Normalisasi hubungan diplomatik dengan Israel, dari sisi ekonomi, memang menggiurkan. Namun, kita harus memikirkan dampaknya terhadap eksistensi negara Palestina yang selama ini diperjuangkan Liga Arab.
Oleh
Redaksi
·3 menit baca
Dinamika politik di Timur Tengah pascanormalisasi hubungan diplomatik beberapa negara Arab dan Israel mesti dicermati untuk memastikan nasib Palestina.
Terakhir ialah Sudan yang ingin membuka hubungan dengan Israel agar Amerika Serikat (AS) mencabut negara itu dari daftar negara teroris. Ketua Dewan Transisi Sudan Abdel Fattah al-Burhan sudah bertemu dengan para pemimpin Uni Emirat Arab (UEA) di Abu Dhabi. Di negara ini, Burhan menyatakan bahwa negaranya ingin membuka hubungan diplomatik dengan Israel. Keinginan itu dilandasi supaya AS mencabut status Sudan sebagai salah satu negara teroris, yang menyebabkan banyak sanksi (Kompas, 22/9/2020).
Sebaliknya, kantor berita AP menulis, selama Raja Arab Saudi Pangeran Salman bin Abdulaziz al-Saud berkuasa, tidak mungkin Saudi menjalin hubungan diplomatik dengan Israel. AP mengutip kembali wawancara Putra Mahkota Pangeran Mohammed bin Salman (MBS) ketika berkunjung ke AS, April 2018. ”Ada banyak kepentingan yang kami dapat jika berbagi dengan Israel,” kata Pangeran MBS seperti ditulis The Atlantic.
Perubahan sikap Arab Saudi mulai tampak ketika Sheikh Abdulrahman al-Sudais, Imam Masjidil Haram dan sekaligus Kepala Pengelola Dua Masjid Suci (Masjidil Haram di Mekkah dan Masjid Nabawi di Madinah), memberikan khotbah dalam salah satu khotbah shalat Jumat, 4 September 2020. Dalam khotbahnya, Sudais menguraikan isu hubungan antar-agama, hubungan anak-orangtua berbeda agama, dan Nabi Muhammad yang bertetangga baik dengan Yahudi saat beliau hidup di Madinah. Khotbah ini dimaknai semacam sinyal menuju dekatnya normalisasi Arab Saudi dan Israel.

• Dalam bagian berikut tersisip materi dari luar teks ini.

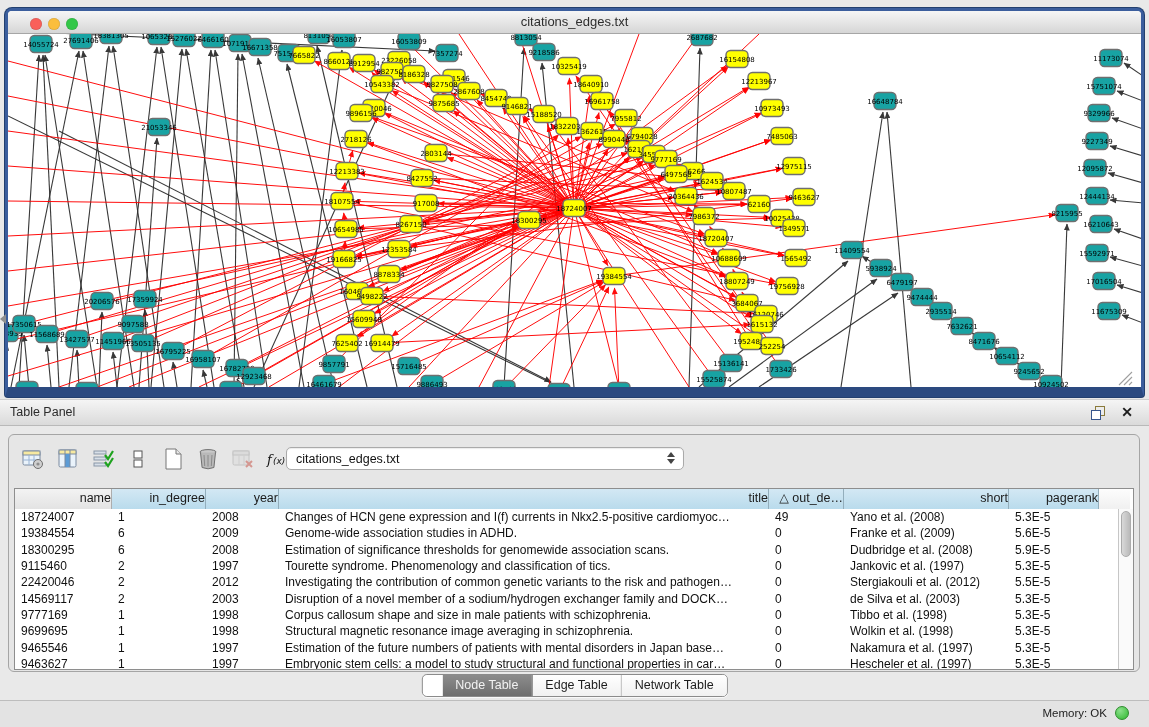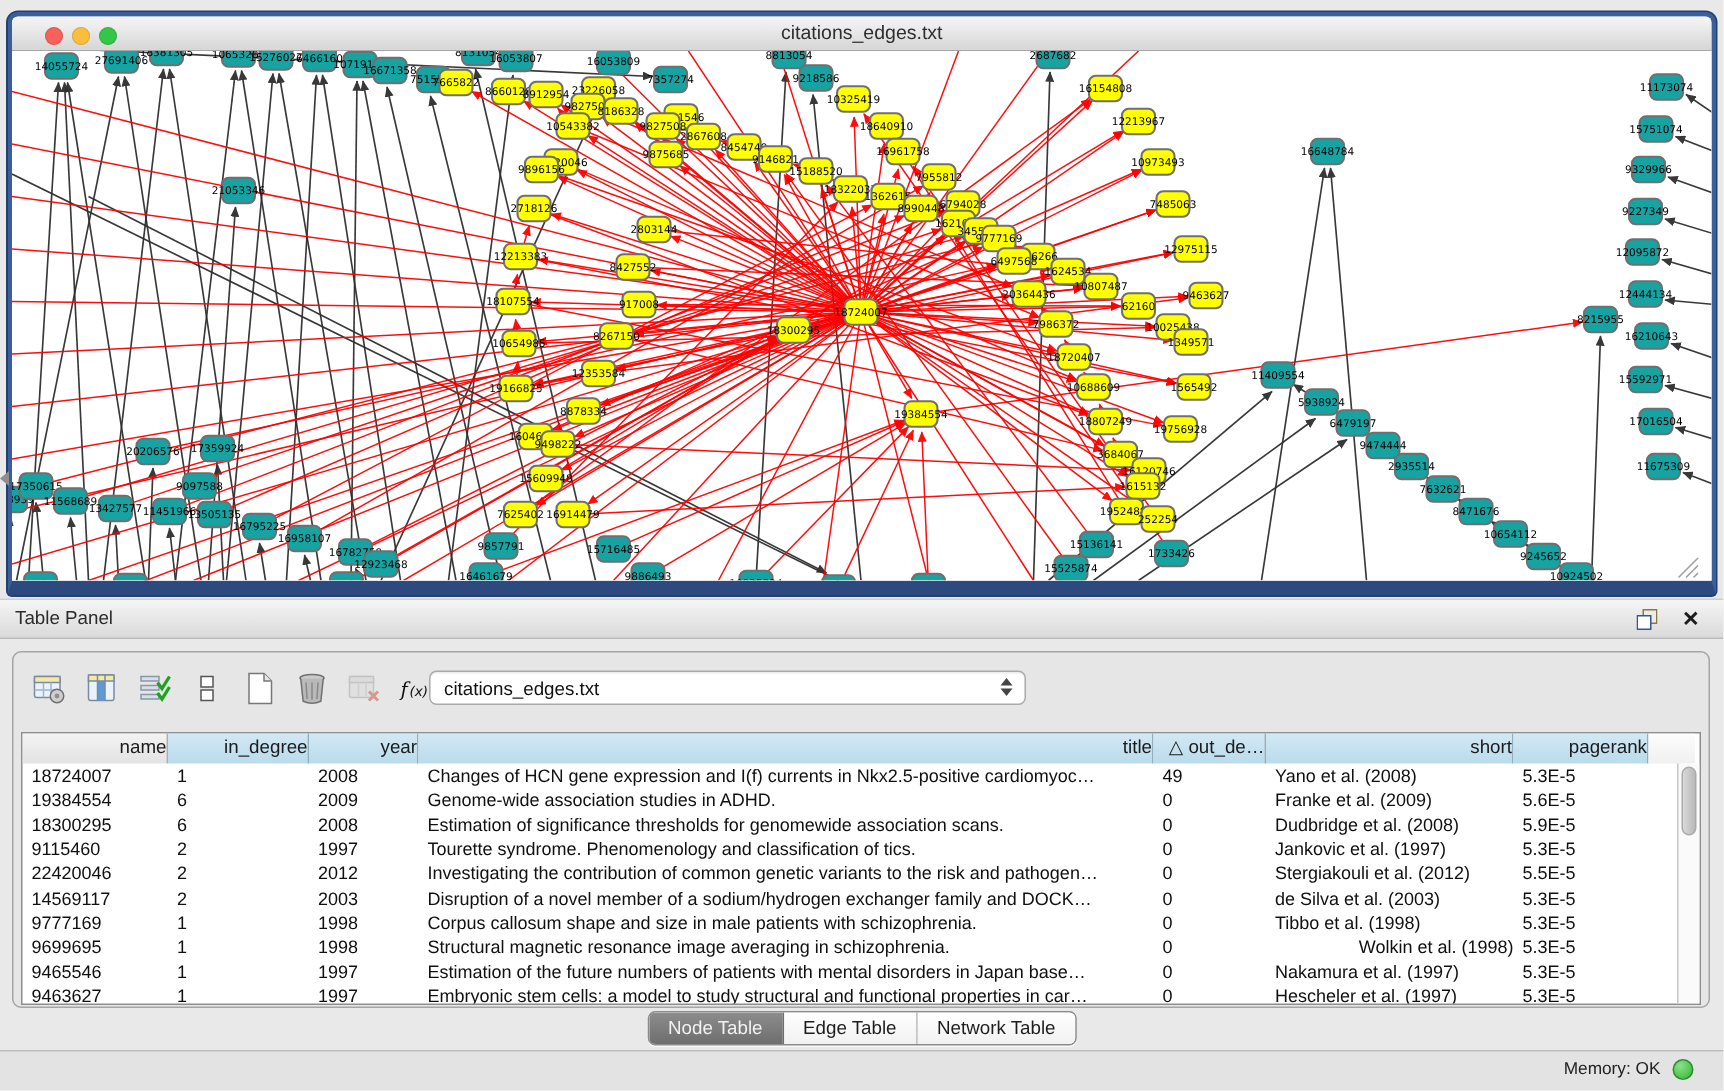--- a/index.html
+++ b/index.html
@@ -1048,7 +1048,7 @@
               <div class="td" style="width: 73px;">1998</div>
               <div class="td" style="width: 490px;">Structural magnetic resonance image averaging in schizophrenia.</div>
               <div class="td" style="width: 75px;">0</div>
-              <div class="td" style="width: 165px; text-align: right;">Wolkin et al. (1998)</div>
+              <div class="td" style="width: 165px;">Wolkin et al. (1998)</div>
               <div class="td" style="width: 90px;">5.3E-5</div>
             </div>
             <div class="tr">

Setelah Jenderal Omar el-Bashir tersingkir dari kekuasaan, Arab Saudi dan UEA menjanjikan dana talangan 3 miliar dollar AS, termasuk 500 juta dollar AS yang disuntikkan ke Bank Sentral Sudan. Riyadh mengatakan telah menyetor 250 juta dollar AS ke Bank Sentral Sudan sebagai bagian dari paket dukungan untuk negara itu setelah penggulingan Bashir.
Wajar jika sekarang para pengganti Bashir berunding dengan pemimpin UEA untuk bisa segera menormalisasi hubungan dengan Israel. Di bawah kepemimpinan Bashir, hubungan dengan Israel merupakan masalah yang sensitif di Sudan, yang merupakan salah satu musuh garis keras Israel.
Normalisasi hubungan diplomatik dengan Israel, dari sisi ekonomi, memang menggiurkan. Namun, kita harus berpikir dampaknya terhadap eksistensi negara Palestina yang selama ini diperjuangkan Liga Arab.
Terkait dengan Palestina, Dian Wirengjurit menulis, Bahrain dan UEA tidak mendapatkan konsesi apa pun dari normalisasi hubungan dengan Israel. Perdana Menteri Israel Benjamin Netanyahu tetap menolak menarik diri dari Tepi Barat, begitu pula dengan solusi dua negara (Kompas, 22/9/2020).
Perkembangan geopolitik di Timur Tengah yang dinamis sedikit banyak tergantung pada hasil pemilu AS nanti. Bagi Indonesia, perkembangan terus diikuti untuk memastikan masa depan Palestina dalam kerangka solusi dua negara.